'Os Comunistas e o Espaço Virtual' (Marcos de Oliveira Silveira)

A adoção de softwares livres é igualmente uma solução não apenas possível, mas essencial porque além de garantir maior segurança também estimula softwares com uma perspectiva que não é a do capital.

'Os Comunistas e o Espaço Virtual' (Marcos de Oliveira Silveira)
"Para além das interações em redes sociais, é preciso pensar na própria segurança digital. Não é aceitável que uma organização comunista confie que o Google ou a Microsoft não irá ler seus e-mails e documentos, esmiuçar seus arquivos ou então, que a criptografia do Whatsapp ou Telegram seja confiável. Um partido comunista precisa ter o próprio servidor e a capacidade técnica para garantir o sigilo necessário da sua dinâmica interna."

Por Marcos de Oliveira Silveira para a Tribuna de Debates Preparatória do XVII Congresso Extraordinário.

Ainda nos anos 1990, o premiado geógrafo Milton Santos falava no seu livro A Natureza do Espaço sobre do papel importante que a informação já tinha e teria no futuro. A acensão da internet nas últimas décadas e o entrosamento da tecnologia no nosso cotidiano não deixa dúvida que o pensador estava correto. No entanto, se há pouco tempo a internet era vista como uma praça pública, hoje é cada vez mais evidente que ela é, na realidade, mais parecida com um shopping center.

Diante dessa realidade, uma organização comunista não pode se furtar de debater as suas estratégias de ação no meio virtual. Isso porque as grandes empresas de tecnologia, as chamadas bigtechs, possuem um poder de controle e manipulação do mundo virtual praticamente ilimitado. A princípio, nada impede que, de uma hora para outra, qualquer perfil comunista (ou não) seja sumariamente deletado. Assim, como uma organização pretende agir de forma revolucionária e ao mesmo tempo escapar de uma verdadeira ditadura das corporações no mundo virtual?

Felizmente, a internet (ainda) não é feita apenas de Google, Microsoft e Meta. Temos alternativas que permitem ações não tão subjugadas pelas empresas tecnológicas. O surgimento de redes sociais federadas, por exemplo, abre a possibilidade de espaços de sociabilidade virtual que escapam do controle das bigtechs. A inexistência de uma instância no Mastodon administrada por uma organização comunista só mostra uma falta de pioneirismo no assunto.

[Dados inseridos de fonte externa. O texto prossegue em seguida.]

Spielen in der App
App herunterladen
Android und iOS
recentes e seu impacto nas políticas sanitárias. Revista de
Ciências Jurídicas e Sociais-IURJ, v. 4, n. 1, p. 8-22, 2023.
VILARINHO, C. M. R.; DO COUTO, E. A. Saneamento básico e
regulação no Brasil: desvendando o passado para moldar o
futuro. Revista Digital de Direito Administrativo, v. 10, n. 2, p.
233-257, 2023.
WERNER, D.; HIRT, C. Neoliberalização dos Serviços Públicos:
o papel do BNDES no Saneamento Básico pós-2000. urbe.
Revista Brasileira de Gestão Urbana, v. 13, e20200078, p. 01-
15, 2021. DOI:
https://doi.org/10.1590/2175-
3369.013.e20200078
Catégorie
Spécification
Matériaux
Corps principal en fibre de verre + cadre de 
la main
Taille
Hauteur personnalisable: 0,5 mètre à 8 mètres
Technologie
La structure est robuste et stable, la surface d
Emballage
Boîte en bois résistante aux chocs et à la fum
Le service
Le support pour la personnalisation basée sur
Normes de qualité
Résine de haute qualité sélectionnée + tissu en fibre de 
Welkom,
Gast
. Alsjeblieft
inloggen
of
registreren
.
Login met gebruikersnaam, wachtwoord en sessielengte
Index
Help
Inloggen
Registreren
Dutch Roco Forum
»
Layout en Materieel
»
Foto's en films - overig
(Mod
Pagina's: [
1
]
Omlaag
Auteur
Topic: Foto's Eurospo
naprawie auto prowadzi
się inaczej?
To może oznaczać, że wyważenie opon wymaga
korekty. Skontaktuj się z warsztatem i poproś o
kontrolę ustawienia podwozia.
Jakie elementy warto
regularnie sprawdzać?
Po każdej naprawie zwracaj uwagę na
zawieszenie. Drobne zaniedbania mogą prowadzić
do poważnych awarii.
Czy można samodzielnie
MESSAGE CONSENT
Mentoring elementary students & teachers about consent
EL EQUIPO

Para além das interações em redes sociais, é preciso pensar na própria segurança digital. Não é aceitável que uma organização comunista confie que o Google ou a Microsoft não irá ler seus e-mails e documentos, esmiuçar seus arquivos ou então, que a criptografia do Whatsapp ou Telegram seja confiável. Um partido comunista precisa ter o próprio servidor e a capacidade técnica para garantir o sigilo necessário da sua dinâmica interna.

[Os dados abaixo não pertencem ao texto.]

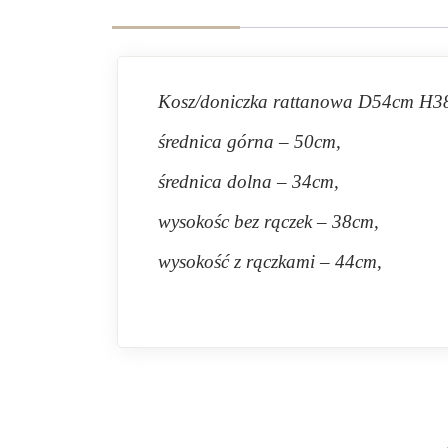
Kosz/doniczka rattanowa D54cm H
średnica górna – 50cm,
średnica dolna – 34cm,
wysokośc bez rączek – 38cm,
wysokość z rączkami – 44cm,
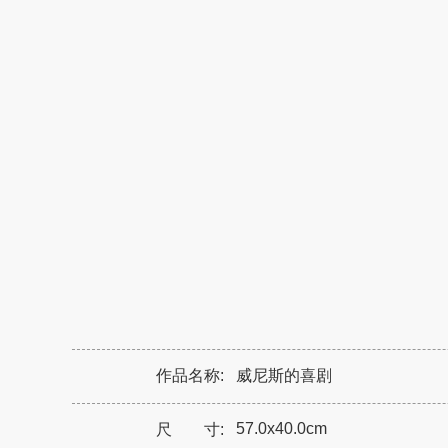
作品名称:
威尼斯的喜剧
57.0x40.0cm
尺 寸:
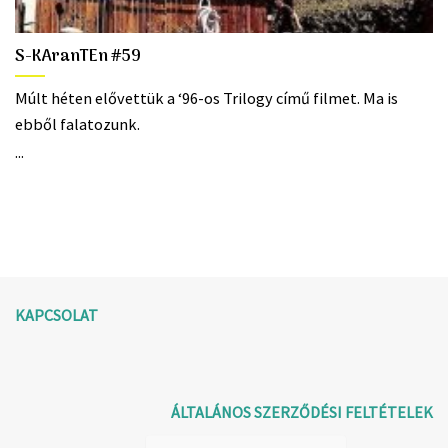
S-KAranTEn #59
Múlt héten elővettük a ‘96-os Trilogy című filmet. Ma is
ebből falatozunk.
...
KAPCSOLAT
ÁLTALÁNOS SZERZŐDÉSI FELTÉTELEK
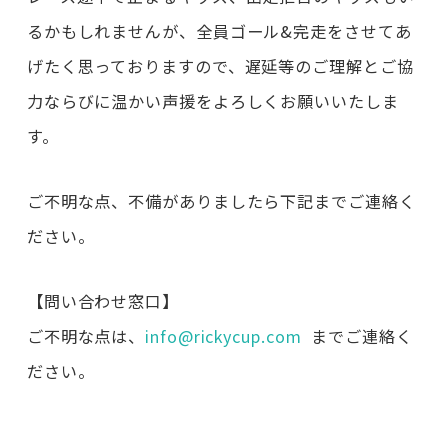
るかもしれませんが、全員ゴール&完走をさせてあ
げたく思っておりますので、遅延等のご理解とご協
力ならびに温かい声援をよろしくお願いいたしま
す。
ご不明な点、不備がありましたら下記までご連絡く
ださい。
【問い合わせ窓口】
ご不明な点は、
info@rickycup.com
までご連絡く
ださい。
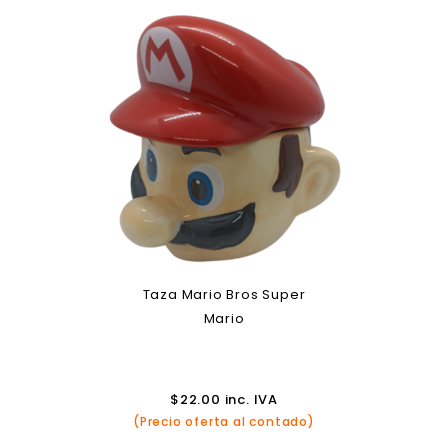
Taza Mario Bros Super
Mario
$
22.00
inc. IVA
(Precio oferta al contado)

A adoção de softwares livres é igualmente uma solução não apenas possível, mas essencial porque além de garantir maior segurança também estimula softwares com uma perspectiva que não é a do capital. Para quase todos os softwares famosos temos uma alternativa livre e que muitas vezes é melhor. Por que usar Windows se temos sistemas baseados em Linux? Por que pagar pelo Office se temos o LibreOffice? Por que usar o Google Chrome se temos o Firefox? Existe uma comunidade significativa de trabalhadores da tecnologia que produzem softwares com ideais socialistas, mas em muitos casos, falta politização. Cabe aos comunistas descobrir essas alternativas e avançar na perspectiva que a ação na internet não deve se limitar a likes, comentários e compartilhamento para influêncers em plataformas do capital.

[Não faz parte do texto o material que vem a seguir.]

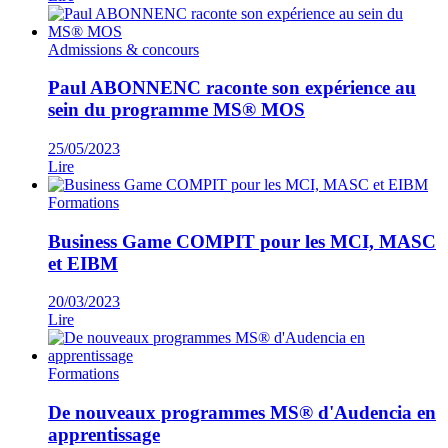
Admissions & concours
Paul ABONNENC raconte son expérience au
sein du programme MS® MOS
25/05/2023
Lire
Formations
Business Game COMPIT pour les MCI, MASC
et EIBM
20/03/2023
Lire
Formations
De nouveaux programmes MS® d'Audencia en
apprentissage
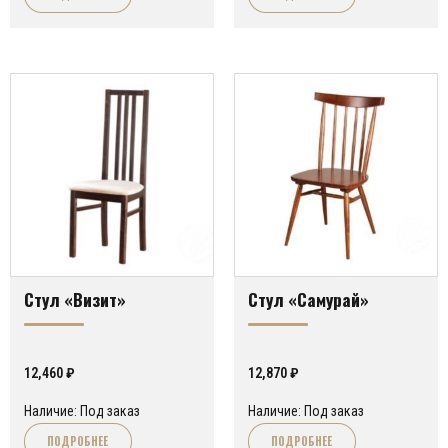
Стул «Визит»
Стул «Самурай»
12,460
₽
12,870
₽
Наличие: Под заказ
Наличие: Под заказ
ПОДРОБНЕЕ
ПОДРОБНЕЕ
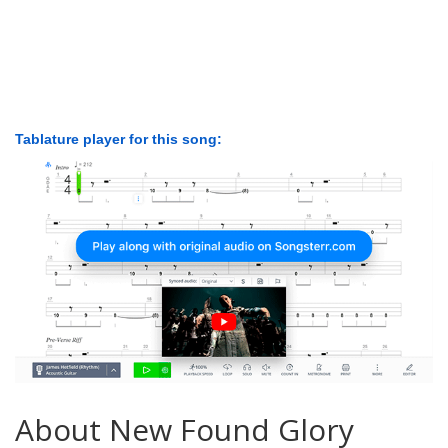
Tablature player for this song:
About New Found Glory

É certo que não é viável para a maioria das pessoas abandonar de uma vez todos os softwares ou serviços de código proprietário, assim como não se trata de abandonar as principais redes sociais, onde de fato a maioria da população está. Mas, é incompreensível que um comunista se renda de forma absoluta ao capital nos espaços virtuais quando existe alternativas. Portanto, é responsabilidade de uma organização comunista se especializar nesses temas para orientar os militantes e, ao mesmo tempo, produzir uma nova dinâmica tanto no que se refere aos seus métodos internos como na sociabilidade no espaço virtual. Em outras palavras, começar desde já a revolução no mundo da tecnologia.